Mai and her husband shared a love of horticulture. They purchased a large estate, Planting Fields, in 1913. It had been established in 1904 by Helen MacGregor Byrne – wife of New York City lawyer James Byrne, and built on the Gold Coast of Long Island, New York in Oyster Bay.

When used as the Coe family estate, the mansion was referred to as "the residence" or "the house". The name "Coe Hall" was coined much later, when the land was used as a temporary campus for the State University of New York (SUNY) in the 1950s and 1960s. The Coes began planting and landscaping under the guidance of the Boston landscaping firm of Guy Lowell and A. R. Sargent. In 1915, Lowell and Sargent oversaw transport of the two beech trees from Fairhaven (Mai's childhood home). The gigantic beeches, with root balls thirty feet (nine metres) in diameter, were ferried across Long Island Sound in mid-winter. Roads were widened and utility wires temporarily removed to make way. Only one of the two trees survived the journey. The second beech tree lived until the 21st century, but was taken down in February 2006. However, the "Fairhaven Beech" will live on. Seedlings were collected from the tree from 2000 to 2005.

The property's first mansion burned to the ground on March 19, 1918; its replacement, the present Main House (previously referred to as Coe Hall), was constructed between 1918 and 1921 in the Tudor Revival style and faced in Indiana limestone. It was designed by the firm of Walker & Gillette and was completed in 1921. Images from a book of English country houses, especially those of Moyns Park, Athelhampton, and St. Catherine's Court, inspired its architecture. William and Mai Coe's interest in rare species of trees and plant collections made the estate a botanical marvel.

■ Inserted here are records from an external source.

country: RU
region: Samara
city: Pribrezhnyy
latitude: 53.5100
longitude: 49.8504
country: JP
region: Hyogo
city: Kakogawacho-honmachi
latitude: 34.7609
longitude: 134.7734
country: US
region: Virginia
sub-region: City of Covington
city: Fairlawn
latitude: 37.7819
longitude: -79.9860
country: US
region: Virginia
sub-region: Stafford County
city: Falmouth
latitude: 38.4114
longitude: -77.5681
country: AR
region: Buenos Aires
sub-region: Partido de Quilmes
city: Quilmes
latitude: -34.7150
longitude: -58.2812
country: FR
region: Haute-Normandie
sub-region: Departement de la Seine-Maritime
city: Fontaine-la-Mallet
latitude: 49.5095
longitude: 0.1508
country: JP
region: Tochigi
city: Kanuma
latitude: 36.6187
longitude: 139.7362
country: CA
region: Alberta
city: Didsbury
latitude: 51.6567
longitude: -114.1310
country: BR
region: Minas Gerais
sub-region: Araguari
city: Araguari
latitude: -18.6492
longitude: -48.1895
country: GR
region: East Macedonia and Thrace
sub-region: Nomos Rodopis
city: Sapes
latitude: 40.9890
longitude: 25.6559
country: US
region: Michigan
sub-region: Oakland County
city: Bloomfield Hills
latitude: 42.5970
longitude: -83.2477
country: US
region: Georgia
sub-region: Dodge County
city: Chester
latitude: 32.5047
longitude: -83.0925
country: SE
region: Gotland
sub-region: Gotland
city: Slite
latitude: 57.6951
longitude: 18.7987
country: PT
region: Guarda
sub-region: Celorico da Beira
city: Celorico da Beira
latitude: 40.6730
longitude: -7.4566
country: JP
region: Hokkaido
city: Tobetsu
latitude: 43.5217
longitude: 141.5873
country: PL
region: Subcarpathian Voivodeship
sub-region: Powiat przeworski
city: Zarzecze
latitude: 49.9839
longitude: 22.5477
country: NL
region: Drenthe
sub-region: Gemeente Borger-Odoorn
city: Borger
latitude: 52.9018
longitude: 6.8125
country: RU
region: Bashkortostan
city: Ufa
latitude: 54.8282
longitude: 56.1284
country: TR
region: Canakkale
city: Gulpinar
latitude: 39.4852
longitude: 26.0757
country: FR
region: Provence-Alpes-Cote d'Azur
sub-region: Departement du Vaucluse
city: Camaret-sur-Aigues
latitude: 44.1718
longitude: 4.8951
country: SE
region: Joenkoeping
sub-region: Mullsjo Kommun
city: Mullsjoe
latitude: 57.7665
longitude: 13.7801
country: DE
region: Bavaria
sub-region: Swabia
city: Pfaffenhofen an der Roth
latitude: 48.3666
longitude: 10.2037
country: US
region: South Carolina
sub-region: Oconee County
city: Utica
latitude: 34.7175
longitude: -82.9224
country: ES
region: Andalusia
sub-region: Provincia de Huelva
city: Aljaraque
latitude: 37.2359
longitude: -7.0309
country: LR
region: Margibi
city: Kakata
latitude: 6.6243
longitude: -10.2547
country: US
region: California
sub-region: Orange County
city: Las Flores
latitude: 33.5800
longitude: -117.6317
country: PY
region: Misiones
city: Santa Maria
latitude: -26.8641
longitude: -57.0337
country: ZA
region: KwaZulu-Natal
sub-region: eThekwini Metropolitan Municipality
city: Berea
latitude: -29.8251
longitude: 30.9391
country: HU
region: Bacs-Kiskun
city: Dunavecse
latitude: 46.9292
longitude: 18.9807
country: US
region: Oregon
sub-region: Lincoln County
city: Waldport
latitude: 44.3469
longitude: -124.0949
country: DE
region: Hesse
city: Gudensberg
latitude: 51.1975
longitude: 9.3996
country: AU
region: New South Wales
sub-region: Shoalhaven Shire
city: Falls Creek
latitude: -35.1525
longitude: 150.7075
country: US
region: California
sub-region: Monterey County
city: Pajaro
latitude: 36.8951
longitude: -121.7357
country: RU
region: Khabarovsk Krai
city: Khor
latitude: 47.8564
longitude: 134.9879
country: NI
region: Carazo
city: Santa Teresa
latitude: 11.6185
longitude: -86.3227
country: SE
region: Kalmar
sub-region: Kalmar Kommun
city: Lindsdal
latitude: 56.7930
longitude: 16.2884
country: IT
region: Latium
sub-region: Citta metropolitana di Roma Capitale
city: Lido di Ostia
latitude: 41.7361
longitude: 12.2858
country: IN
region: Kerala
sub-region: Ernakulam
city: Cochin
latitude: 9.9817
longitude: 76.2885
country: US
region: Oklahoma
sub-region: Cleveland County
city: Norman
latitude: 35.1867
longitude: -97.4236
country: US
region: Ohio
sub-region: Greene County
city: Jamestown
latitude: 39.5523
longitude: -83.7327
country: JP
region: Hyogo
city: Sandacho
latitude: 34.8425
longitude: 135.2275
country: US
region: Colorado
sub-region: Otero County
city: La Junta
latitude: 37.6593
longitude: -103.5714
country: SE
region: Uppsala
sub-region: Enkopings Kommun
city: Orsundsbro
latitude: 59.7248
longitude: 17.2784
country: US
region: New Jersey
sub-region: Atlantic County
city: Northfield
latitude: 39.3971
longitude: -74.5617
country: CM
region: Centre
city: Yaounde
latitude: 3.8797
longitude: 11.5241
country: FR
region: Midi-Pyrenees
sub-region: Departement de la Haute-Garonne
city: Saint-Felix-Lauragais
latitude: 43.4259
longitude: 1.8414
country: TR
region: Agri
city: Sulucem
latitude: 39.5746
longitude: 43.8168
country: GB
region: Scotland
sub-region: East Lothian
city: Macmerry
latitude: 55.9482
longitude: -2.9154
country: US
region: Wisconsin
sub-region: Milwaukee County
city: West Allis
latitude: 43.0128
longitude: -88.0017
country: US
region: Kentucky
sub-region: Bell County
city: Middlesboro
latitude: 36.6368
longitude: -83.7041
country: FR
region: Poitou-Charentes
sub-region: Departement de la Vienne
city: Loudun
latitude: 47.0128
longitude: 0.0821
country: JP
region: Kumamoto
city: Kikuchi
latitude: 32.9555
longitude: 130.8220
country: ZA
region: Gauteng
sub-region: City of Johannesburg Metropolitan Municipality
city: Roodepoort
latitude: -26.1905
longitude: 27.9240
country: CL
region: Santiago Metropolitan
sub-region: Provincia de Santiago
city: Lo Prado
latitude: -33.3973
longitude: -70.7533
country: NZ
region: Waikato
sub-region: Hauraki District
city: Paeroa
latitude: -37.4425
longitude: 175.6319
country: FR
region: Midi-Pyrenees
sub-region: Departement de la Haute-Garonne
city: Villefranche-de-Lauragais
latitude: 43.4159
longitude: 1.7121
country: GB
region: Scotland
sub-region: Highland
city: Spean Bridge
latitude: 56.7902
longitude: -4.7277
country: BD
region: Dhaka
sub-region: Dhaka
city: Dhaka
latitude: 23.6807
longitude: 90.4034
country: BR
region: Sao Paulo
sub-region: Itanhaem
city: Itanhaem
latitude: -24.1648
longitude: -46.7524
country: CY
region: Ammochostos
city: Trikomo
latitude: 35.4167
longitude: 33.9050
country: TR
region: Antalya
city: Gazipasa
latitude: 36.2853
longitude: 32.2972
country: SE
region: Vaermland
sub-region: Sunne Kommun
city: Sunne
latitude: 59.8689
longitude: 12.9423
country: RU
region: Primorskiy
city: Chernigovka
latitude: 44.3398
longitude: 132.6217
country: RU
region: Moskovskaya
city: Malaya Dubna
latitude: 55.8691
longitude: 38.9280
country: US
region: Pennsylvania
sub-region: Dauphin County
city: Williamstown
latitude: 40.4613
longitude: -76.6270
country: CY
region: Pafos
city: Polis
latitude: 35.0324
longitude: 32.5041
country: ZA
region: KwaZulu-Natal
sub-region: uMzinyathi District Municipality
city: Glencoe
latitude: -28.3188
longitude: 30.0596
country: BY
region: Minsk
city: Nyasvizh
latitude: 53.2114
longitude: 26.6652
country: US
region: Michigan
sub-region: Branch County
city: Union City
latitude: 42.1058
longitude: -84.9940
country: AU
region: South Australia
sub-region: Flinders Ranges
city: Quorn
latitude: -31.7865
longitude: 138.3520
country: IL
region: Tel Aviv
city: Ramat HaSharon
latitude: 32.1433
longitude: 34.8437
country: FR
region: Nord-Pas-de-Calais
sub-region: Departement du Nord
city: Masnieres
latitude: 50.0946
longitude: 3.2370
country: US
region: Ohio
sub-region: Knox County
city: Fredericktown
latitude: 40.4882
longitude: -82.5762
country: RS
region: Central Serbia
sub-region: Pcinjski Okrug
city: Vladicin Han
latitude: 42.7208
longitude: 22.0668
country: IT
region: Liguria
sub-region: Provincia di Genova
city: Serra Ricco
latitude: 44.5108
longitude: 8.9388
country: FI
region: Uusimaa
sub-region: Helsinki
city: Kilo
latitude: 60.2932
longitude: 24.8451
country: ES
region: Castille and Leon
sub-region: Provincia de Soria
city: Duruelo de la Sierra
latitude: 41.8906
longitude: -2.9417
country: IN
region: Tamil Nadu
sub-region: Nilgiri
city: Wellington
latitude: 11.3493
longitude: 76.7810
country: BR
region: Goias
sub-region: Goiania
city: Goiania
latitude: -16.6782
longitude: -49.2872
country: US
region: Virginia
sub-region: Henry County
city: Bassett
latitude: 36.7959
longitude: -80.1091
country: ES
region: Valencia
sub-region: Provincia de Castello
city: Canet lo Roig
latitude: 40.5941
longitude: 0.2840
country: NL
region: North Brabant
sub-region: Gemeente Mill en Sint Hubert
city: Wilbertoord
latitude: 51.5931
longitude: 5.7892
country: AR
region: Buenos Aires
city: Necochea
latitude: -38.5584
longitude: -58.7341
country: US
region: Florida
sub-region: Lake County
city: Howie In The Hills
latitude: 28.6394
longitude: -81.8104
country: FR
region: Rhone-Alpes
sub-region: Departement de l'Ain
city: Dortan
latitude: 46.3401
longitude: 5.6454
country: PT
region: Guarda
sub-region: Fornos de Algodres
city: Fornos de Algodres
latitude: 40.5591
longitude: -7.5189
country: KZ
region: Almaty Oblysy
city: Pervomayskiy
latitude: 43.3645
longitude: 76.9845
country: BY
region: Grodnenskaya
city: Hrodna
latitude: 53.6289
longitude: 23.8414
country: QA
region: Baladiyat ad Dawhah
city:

Mai was chronically ill for the last decade of her life. Following an extended illness, Mai died in 1924, aged 49, and was interred nearby.

== Planting Fields Arboretum State Historic Park ==

The 353 acre (1.4 km²) estate was deeded to the State of New York in 1949 (during Mr. Coe's lifetime) to become Planting Fields Arboretum State Historic Park. The 355 acre estate includes Coe Hall and a large arboretum. William Robertson Coe died in 1955.